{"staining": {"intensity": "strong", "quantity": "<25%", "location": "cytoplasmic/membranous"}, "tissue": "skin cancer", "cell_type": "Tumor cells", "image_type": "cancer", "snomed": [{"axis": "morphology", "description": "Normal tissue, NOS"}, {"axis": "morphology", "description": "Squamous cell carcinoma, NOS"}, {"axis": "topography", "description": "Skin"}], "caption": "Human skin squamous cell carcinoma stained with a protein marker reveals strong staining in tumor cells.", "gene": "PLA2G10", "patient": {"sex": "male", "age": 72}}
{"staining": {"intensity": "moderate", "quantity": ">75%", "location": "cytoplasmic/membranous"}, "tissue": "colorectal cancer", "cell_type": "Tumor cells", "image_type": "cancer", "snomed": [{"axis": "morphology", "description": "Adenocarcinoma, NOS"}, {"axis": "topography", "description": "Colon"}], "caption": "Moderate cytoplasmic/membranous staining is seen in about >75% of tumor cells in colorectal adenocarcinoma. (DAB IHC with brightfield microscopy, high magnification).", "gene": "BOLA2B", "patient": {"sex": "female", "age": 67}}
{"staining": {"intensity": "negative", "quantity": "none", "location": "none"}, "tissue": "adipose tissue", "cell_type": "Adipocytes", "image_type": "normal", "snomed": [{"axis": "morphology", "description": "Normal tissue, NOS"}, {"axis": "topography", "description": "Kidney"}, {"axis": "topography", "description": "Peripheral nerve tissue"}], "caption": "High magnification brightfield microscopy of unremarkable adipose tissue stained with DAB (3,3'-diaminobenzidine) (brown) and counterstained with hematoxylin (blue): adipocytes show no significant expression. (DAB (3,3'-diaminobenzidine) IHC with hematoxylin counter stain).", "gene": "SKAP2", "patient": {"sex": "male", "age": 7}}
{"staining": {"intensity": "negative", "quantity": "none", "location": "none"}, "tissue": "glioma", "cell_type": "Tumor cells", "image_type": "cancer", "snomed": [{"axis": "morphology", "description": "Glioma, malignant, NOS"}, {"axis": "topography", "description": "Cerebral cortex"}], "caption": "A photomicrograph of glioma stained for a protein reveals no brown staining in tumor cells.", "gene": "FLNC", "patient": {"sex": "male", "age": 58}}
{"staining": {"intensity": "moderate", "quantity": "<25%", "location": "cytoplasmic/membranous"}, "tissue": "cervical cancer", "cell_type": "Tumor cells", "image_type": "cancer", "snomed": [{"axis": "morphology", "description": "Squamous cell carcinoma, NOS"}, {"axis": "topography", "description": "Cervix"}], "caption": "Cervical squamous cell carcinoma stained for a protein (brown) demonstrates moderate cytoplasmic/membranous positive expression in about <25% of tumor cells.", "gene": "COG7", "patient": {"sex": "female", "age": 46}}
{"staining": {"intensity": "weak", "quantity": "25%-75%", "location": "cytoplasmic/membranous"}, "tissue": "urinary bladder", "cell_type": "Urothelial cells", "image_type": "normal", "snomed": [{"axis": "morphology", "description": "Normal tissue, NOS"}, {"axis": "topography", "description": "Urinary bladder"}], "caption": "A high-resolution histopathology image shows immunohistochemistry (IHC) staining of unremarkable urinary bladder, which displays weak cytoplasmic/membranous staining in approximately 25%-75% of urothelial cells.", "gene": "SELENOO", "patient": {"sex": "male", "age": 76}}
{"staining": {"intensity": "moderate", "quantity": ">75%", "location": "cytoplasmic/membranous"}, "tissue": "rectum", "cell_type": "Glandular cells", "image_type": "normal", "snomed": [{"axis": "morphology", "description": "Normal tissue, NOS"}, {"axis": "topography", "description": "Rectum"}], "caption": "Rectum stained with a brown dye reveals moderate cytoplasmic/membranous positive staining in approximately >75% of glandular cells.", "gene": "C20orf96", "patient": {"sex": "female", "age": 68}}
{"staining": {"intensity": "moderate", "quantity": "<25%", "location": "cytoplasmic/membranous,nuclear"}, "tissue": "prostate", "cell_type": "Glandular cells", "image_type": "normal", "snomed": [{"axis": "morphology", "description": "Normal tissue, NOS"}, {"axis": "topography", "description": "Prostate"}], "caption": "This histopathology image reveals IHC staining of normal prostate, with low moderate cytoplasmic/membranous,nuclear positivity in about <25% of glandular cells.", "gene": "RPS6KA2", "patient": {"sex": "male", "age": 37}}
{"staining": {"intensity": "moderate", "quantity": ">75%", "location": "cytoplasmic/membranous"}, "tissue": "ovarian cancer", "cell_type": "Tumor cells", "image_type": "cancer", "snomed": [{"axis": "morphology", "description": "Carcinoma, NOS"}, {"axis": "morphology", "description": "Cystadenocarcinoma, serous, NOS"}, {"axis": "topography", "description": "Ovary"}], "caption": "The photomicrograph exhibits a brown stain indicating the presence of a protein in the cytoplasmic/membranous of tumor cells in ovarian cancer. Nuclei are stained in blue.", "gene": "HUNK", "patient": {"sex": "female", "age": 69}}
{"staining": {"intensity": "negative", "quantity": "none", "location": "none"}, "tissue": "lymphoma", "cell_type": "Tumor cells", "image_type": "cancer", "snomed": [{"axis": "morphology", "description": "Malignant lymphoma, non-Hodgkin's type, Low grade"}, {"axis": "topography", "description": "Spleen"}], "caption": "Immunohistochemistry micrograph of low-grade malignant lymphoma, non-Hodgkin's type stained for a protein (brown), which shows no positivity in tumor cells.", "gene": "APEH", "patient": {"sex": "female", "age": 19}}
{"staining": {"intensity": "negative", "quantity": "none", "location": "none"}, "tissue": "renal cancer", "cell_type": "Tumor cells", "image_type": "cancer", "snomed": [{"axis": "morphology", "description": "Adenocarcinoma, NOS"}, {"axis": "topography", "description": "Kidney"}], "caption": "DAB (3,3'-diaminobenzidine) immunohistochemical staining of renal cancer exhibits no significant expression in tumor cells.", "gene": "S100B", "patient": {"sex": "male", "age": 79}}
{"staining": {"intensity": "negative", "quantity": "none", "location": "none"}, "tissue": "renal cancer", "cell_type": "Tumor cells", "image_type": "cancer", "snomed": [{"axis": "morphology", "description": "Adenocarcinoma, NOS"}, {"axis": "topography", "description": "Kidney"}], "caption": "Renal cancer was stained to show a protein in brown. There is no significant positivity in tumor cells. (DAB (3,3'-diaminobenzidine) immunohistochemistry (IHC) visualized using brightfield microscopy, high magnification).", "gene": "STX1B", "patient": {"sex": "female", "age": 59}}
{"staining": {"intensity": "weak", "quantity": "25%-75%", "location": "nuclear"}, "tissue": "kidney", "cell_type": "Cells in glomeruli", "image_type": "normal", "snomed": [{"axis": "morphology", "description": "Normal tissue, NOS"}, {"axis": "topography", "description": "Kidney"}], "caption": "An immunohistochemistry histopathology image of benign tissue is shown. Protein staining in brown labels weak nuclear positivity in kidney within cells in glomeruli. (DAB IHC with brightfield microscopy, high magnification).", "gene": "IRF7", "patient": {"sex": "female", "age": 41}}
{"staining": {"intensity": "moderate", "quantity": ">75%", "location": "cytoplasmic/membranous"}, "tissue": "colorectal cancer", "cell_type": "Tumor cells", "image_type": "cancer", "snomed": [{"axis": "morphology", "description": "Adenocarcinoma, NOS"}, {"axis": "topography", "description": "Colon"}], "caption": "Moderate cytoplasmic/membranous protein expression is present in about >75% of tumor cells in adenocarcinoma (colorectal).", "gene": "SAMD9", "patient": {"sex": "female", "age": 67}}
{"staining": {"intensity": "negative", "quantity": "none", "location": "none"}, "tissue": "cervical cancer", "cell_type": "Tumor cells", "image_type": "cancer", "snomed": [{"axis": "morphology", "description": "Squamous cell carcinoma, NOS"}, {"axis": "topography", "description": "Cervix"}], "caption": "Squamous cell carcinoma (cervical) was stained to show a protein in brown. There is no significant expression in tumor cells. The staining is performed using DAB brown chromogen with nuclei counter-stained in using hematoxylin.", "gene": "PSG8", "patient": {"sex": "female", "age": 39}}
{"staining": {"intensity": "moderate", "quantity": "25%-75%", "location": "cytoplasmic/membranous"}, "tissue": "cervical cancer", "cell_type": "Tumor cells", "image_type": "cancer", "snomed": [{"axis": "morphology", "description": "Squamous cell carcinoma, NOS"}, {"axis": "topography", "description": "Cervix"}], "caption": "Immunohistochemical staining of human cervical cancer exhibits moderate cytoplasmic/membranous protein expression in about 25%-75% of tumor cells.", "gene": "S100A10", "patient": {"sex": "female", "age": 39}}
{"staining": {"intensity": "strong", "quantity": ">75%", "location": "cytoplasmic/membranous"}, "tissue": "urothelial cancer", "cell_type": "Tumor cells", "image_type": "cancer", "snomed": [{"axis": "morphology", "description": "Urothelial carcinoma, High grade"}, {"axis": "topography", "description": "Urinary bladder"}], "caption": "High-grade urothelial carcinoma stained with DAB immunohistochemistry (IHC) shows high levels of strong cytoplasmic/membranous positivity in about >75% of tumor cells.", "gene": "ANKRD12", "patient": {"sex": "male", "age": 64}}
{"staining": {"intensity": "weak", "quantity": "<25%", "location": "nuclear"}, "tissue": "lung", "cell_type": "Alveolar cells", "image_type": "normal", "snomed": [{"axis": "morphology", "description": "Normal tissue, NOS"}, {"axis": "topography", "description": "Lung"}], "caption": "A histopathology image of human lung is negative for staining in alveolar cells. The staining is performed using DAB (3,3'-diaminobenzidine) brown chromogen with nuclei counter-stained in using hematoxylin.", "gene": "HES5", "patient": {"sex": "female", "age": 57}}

····················

■ **Task to complete**:
Output the lines of the records above exactly as they appear, from the line containing "cell carcinoma (cervical)" through the line containing "urothelial carcinoma stained".

■ **Exercise result**:
{"staining": {"intensity": "negative", "quantity": "none", "location": "none"}, "tissue": "cervical cancer", "cell_type": "Tumor cells", "image_type": "cancer", "snomed": [{"axis": "morphology", "description": "Squamous cell carcinoma, NOS"}, {"axis": "topography", "description": "Cervix"}], "caption": "Squamous cell carcinoma (cervical) was stained to show a protein in brown. There is no significant expression in tumor cells. The staining is performed using DAB brown chromogen with nuclei counter-stained in using hematoxylin.", "gene": "PSG8", "patient": {"sex": "female", "age": 39}}
{"staining": {"intensity": "moderate", "quantity": "25%-75%", "location": "cytoplasmic/membranous"}, "tissue": "cervical cancer", "cell_type": "Tumor cells", "image_type": "cancer", "snomed": [{"axis": "morphology", "description": "Squamous cell carcinoma, NOS"}, {"axis": "topography", "description": "Cervix"}], "caption": "Immunohistochemical staining of human cervical cancer exhibits moderate cytoplasmic/membranous protein expression in about 25%-75% of tumor cells.", "gene": "S100A10", "patient": {"sex": "female", "age": 39}}
{"staining": {"intensity": "strong", "quantity": ">75%", "location": "cytoplasmic/membranous"}, "tissue": "urothelial cancer", "cell_type": "Tumor cells", "image_type": "cancer", "snomed": [{"axis": "morphology", "description": "Urothelial carcinoma, High grade"}, {"axis": "topography", "description": "Urinary bladder"}], "caption": "High-grade urothelial carcinoma stained with DAB immunohistochemistry (IHC) shows high levels of strong cytoplasmic/membranous positivity in about >75% of tumor cells.", "gene": "ANKRD12", "patient": {"sex": "male", "age": 64}}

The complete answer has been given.